**Task statement:** Restate every record exactly, with nothing skipped.

※ ※ ※

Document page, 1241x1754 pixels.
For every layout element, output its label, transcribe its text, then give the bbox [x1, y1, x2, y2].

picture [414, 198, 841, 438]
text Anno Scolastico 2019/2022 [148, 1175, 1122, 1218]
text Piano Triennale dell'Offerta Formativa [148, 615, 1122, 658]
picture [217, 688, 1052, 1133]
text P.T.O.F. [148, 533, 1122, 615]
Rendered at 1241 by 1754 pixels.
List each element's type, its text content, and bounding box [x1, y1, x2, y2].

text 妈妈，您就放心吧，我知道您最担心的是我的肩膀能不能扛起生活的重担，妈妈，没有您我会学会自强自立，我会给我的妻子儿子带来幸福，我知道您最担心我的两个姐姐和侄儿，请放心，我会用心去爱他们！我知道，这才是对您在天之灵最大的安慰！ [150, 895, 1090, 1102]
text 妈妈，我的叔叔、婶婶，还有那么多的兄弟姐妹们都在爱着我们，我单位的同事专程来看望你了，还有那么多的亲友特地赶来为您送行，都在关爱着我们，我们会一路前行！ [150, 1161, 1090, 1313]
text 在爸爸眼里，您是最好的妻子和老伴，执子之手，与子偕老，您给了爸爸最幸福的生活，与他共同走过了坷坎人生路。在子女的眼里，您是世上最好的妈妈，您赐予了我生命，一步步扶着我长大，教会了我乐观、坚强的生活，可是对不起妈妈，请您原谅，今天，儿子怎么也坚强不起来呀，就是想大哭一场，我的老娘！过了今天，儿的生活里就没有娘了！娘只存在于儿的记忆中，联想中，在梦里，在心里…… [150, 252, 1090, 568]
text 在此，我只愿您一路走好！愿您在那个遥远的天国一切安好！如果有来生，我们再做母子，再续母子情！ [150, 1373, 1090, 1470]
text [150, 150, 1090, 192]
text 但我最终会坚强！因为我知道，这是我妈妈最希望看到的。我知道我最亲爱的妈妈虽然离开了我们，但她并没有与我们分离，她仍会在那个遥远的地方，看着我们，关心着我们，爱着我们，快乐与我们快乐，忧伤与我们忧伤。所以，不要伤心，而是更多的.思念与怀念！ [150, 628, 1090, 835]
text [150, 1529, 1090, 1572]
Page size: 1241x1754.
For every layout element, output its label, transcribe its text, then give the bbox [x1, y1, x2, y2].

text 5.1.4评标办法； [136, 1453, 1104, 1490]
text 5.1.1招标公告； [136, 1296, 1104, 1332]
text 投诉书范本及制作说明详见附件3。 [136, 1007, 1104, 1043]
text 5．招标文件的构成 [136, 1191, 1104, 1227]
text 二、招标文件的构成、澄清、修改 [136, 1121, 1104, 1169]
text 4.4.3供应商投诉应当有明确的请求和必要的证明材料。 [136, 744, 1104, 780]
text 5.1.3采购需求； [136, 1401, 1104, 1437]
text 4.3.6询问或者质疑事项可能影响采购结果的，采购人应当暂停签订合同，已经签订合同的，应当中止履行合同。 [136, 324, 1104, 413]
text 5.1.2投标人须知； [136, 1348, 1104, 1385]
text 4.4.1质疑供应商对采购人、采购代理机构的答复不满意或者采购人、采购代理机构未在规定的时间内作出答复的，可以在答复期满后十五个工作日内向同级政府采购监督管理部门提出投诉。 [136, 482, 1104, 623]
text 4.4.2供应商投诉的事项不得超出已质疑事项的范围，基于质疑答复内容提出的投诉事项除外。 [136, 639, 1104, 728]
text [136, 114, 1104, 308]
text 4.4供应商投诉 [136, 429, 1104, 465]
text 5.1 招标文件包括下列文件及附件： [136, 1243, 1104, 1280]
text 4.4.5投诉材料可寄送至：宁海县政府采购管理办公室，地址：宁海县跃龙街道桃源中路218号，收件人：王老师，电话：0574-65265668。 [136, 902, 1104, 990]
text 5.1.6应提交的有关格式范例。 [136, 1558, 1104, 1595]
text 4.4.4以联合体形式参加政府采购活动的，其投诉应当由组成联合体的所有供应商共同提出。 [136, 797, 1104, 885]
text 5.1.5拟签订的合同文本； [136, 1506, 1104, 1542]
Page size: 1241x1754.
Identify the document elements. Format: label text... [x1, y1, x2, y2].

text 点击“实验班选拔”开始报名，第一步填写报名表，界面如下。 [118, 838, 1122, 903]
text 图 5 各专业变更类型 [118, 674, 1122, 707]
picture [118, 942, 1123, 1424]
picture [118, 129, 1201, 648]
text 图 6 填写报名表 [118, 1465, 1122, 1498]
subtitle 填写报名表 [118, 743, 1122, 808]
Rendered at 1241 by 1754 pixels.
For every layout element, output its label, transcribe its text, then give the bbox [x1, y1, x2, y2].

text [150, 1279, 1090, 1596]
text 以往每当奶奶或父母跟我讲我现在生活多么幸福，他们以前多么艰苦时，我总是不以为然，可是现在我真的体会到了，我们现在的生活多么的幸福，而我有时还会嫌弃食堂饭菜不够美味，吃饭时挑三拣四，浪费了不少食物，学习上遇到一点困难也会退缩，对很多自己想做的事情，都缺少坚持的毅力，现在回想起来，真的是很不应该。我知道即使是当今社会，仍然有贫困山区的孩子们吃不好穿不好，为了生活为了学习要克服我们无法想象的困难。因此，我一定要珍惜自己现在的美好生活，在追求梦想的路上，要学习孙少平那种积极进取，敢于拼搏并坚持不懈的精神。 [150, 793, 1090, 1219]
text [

※ ※ ※

**Answer space:**
Document page, 1241x1754 pixels.
For every layout element, output its label, transcribe its text, then give the bbox [x1, y1, x2, y2].

picture [414, 198, 841, 438]
text Anno Scolastico 2019/2022 [148, 1175, 1122, 1218]
text Piano Triennale dell'Offerta Formativa [148, 615, 1122, 658]
picture [217, 688, 1052, 1133]
text P.T.O.F. [148, 533, 1122, 615]
Rendered at 1241 by 1754 pixels.
List each element's type, its text content, and bounding box [x1, y1, x2, y2].

text 妈妈，您就放心吧，我知道您最担心的是我的肩膀能不能扛起生活的重担，妈妈，没有您我会学会自强自立，我会给我的妻子儿子带来幸福，我知道您最担心我的两个姐姐和侄儿，请放心，我会用心去爱他们！我知道，这才是对您在天之灵最大的安慰！ [150, 895, 1090, 1102]
text 妈妈，我的叔叔、婶婶，还有那么多的兄弟姐妹们都在爱着我们，我单位的同事专程来看望你了，还有那么多的亲友特地赶来为您送行，都在关爱着我们，我们会一路前行！ [150, 1161, 1090, 1313]
text 在爸爸眼里，您是最好的妻子和老伴，执子之手，与子偕老，您给了爸爸最幸福的生活，与他共同走过了坷坎人生路。在子女的眼里，您是世上最好的妈妈，您赐予了我生命，一步步扶着我长大，教会了我乐观、坚强的生活，可是对不起妈妈，请您原谅，今天，儿子怎么也坚强不起来呀，就是想大哭一场，我的老娘！过了今天，儿的生活里就没有娘了！娘只存在于儿的记忆中，联想中，在梦里，在心里…… [150, 252, 1090, 568]
text 在此，我只愿您一路走好！愿您在那个遥远的天国一切安好！如果有来生，我们再做母子，再续母子情！ [150, 1373, 1090, 1470]
text [150, 150, 1090, 192]
text 但我最终会坚强！因为我知道，这是我妈妈最希望看到的。我知道我最亲爱的妈妈虽然离开了我们，但她并没有与我们分离，她仍会在那个遥远的地方，看着我们，关心着我们，爱着我们，快乐与我们快乐，忧伤与我们忧伤。所以，不要伤心，而是更多的.思念与怀念！ [150, 628, 1090, 835]
text [150, 1529, 1090, 1572]
Page size: 1241x1754.
For every layout element, output its label, transcribe its text, then give the bbox [x1, y1, x2, y2].

text 5.1.4评标办法； [136, 1453, 1104, 1490]
text 5.1.1招标公告； [136, 1296, 1104, 1332]
text 投诉书范本及制作说明详见附件3。 [136, 1007, 1104, 1043]
text 5．招标文件的构成 [136, 1191, 1104, 1227]
text 二、招标文件的构成、澄清、修改 [136, 1121, 1104, 1169]
text 4.4.3供应商投诉应当有明确的请求和必要的证明材料。 [136, 744, 1104, 780]
text 5.1.3采购需求； [136, 1401, 1104, 1437]
text 4.3.6询问或者质疑事项可能影响采购结果的，采购人应当暂停签订合同，已经签订合同的，应当中止履行合同。 [136, 324, 1104, 413]
text 5.1.2投标人须知； [136, 1348, 1104, 1385]
text 4.4.1质疑供应商对采购人、采购代理机构的答复不满意或者采购人、采购代理机构未在规定的时间内作出答复的，可以在答复期满后十五个工作日内向同级政府采购监督管理部门提出投诉。 [136, 482, 1104, 623]
text 4.4.2供应商投诉的事项不得超出已质疑事项的范围，基于质疑答复内容提出的投诉事项除外。 [136, 639, 1104, 728]
text [136, 114, 1104, 308]
text 4.4供应商投诉 [136, 429, 1104, 465]
text 5.1 招标文件包括下列文件及附件： [136, 1243, 1104, 1280]
text 4.4.5投诉材料可寄送至：宁海县政府采购管理办公室，地址：宁海县跃龙街道桃源中路218号，收件人：王老师，电话：0574-65265668。 [136, 902, 1104, 990]
text 5.1.6应提交的有关格式范例。 [136, 1558, 1104, 1595]
text 4.4.4以联合体形式参加政府采购活动的，其投诉应当由组成联合体的所有供应商共同提出。 [136, 797, 1104, 885]
text 5.1.5拟签订的合同文本； [136, 1506, 1104, 1542]
Page size: 1241x1754.
Identify the document elements. Format: label text... [x1, y1, x2, y2].

text 点击“实验班选拔”开始报名，第一步填写报名表，界面如下。 [118, 838, 1122, 903]
text 图 5 各专业变更类型 [118, 674, 1122, 707]
picture [118, 942, 1123, 1424]
picture [118, 129, 1201, 648]
text 图 6 填写报名表 [118, 1465, 1122, 1498]
subtitle 填写报名表 [118, 743, 1122, 808]
Rendered at 1241 by 1754 pixels.
For every layout element, output its label, transcribe its text, then give the bbox [x1, y1, x2, y2].

text [150, 1279, 1090, 1596]
text 以往每当奶奶或父母跟我讲我现在生活多么幸福，他们以前多么艰苦时，我总是不以为然，可是现在我真的体会到了，我们现在的生活多么的幸福，而我有时还会嫌弃食堂饭菜不够美味，吃饭时挑三拣四，浪费了不少食物，学习上遇到一点困难也会退缩，对很多自己想做的事情，都缺少坚持的毅力，现在回想起来，真的是很不应该。我知道即使是当今社会，仍然有贫困山区的孩子们吃不好穿不好，为了生活为了学习要克服我们无法想象的困难。因此，我一定要珍惜自己现在的美好生活，在追求梦想的路上，要学习孙少平那种积极进取，敢于拼搏并坚持不懈的精神。 [150, 793, 1090, 1219]
text [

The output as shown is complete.